Evidemment j'ai appris qu'il ne fallait pas dire ces choses; en, plus de ça, y était joint un texte qui n'était pas très élégant pour Hergé. Il y a eu des problèmes et sur ces problèmes se sont dessinés les caractères des individus. Martin n'a plus voulu que je travaille pour lui; il jouait au châtiment, plus qu'Hergé, alors que finalement là-dedans il n'y avait rien du tout. Alors j'ai été dégoûté parce que j'avais donné le meilleur de moi pour Jacques Martin...je ne dis pas de la valeur, mais des sentiments: j'ai donné tout pour lui. Je n'ai jamais dépassé le cap de "Monsieur Leloup" et "Monsieur Martin", il n'y a jamais eu d'amitié. J'ai été dernièrement chez lui et je lui ai dit ça; il n'y a pas moyen de travailler en amitié avec lui.

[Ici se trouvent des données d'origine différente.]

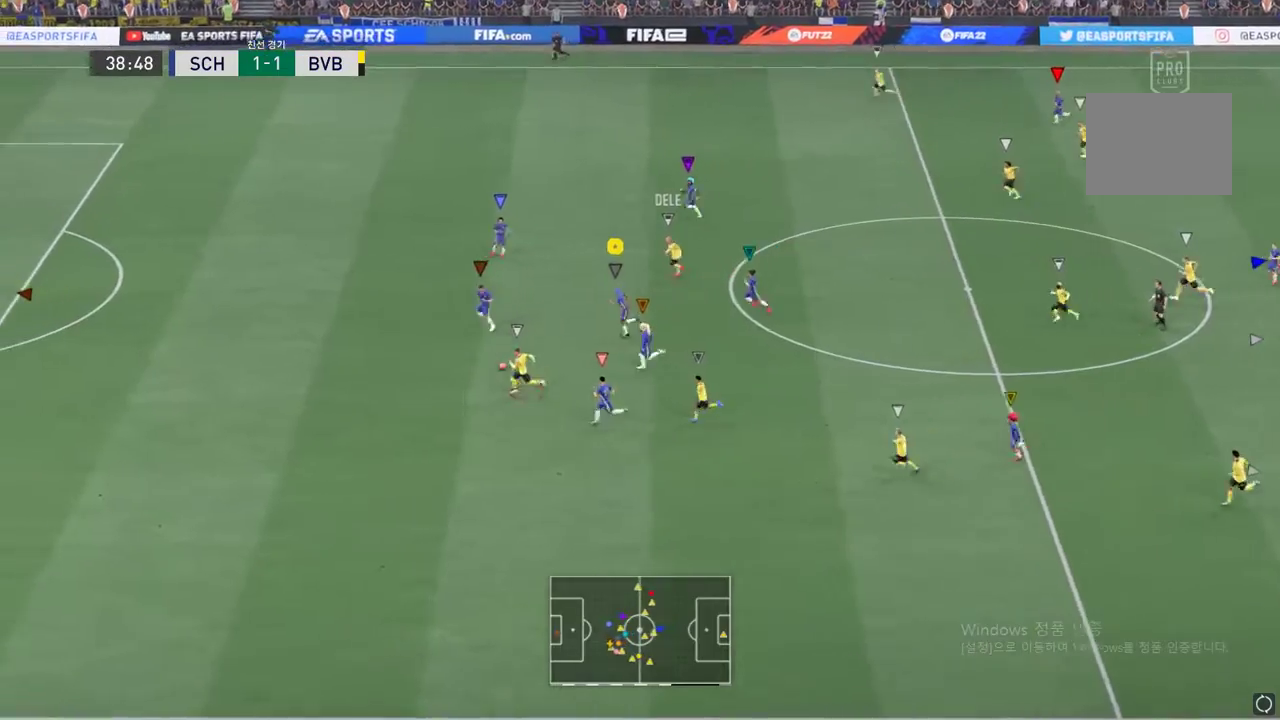
{"buttons": ["R2"], "left_stick": "left", "events": []}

Hergé, c'est différent, peut-être parce qu'il est plus âgé, et lui m'appelait Roger. J'étais très proche d'Hergé.
Mais encore une fois, Hergé a une certaine façade et il ne laissait pas transparaître exactement ses projets. Je le voyais de plus en plus qui décrochait si je puis dire de la BD, puisqu'il en faisait de moins en moins. Il m'envoyait dans les expositions; je ne dirais pas que je jouais le rôle des relations publiques, mais je constituais la documentation pour les journalistes. Vous seriez venu chez Hergé, je vous aurais reçu, je vous aurais fait voir toutes les planches, j'aurais fait les photocopies. Ca, c'est pas dessiner, c'est pas du métier, c'est pas de la créativité.

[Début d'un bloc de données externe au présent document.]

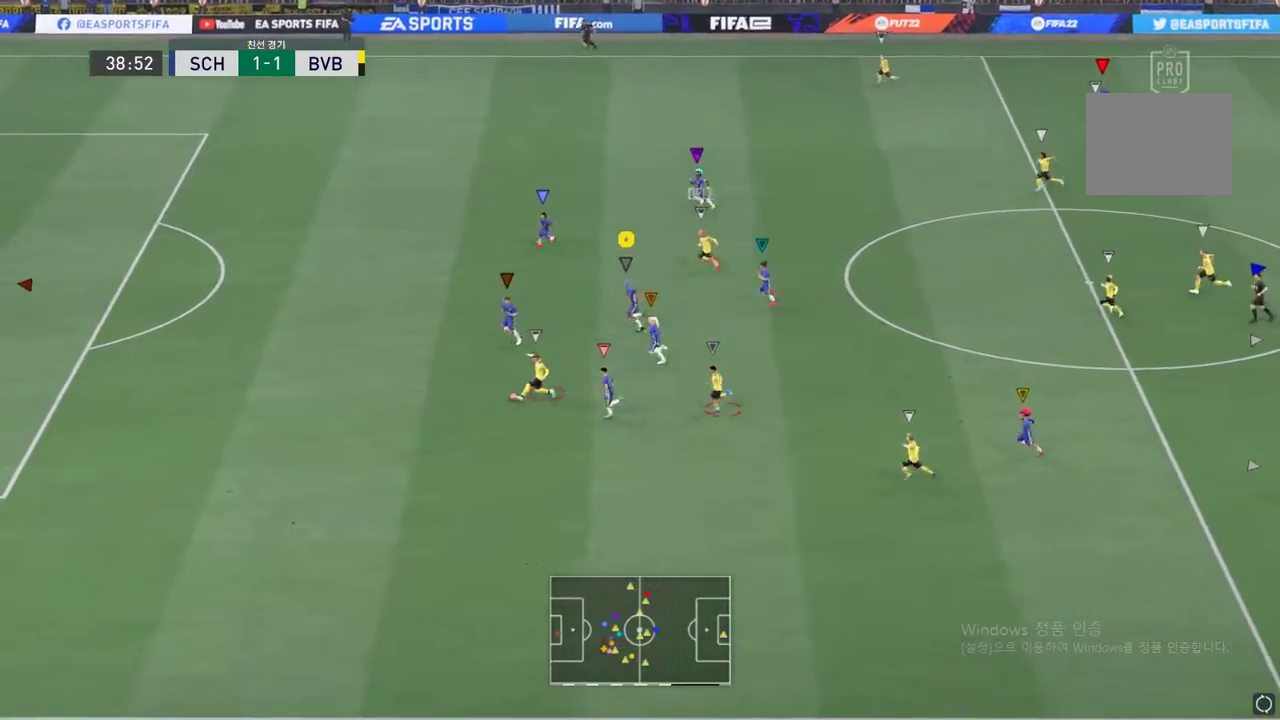
{"buttons": ["R2"], "left_stick": "left", "events": []}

Je me suis dit c'est pas possible, ça ne peut pas continuer. Et puis un jour, pendant les vacances, j'ai eu l'occasion de travailler avec Francis (LA FORD T) pour un journal français qui s'appelait J-2 chez Fleurus. J'ai fait les aventures de Bouchu avec Francis, sous son nom. C'est vraiment de quatrième zone, on faisait ça pour un petit journal. D'ailleurs, il a foiré après...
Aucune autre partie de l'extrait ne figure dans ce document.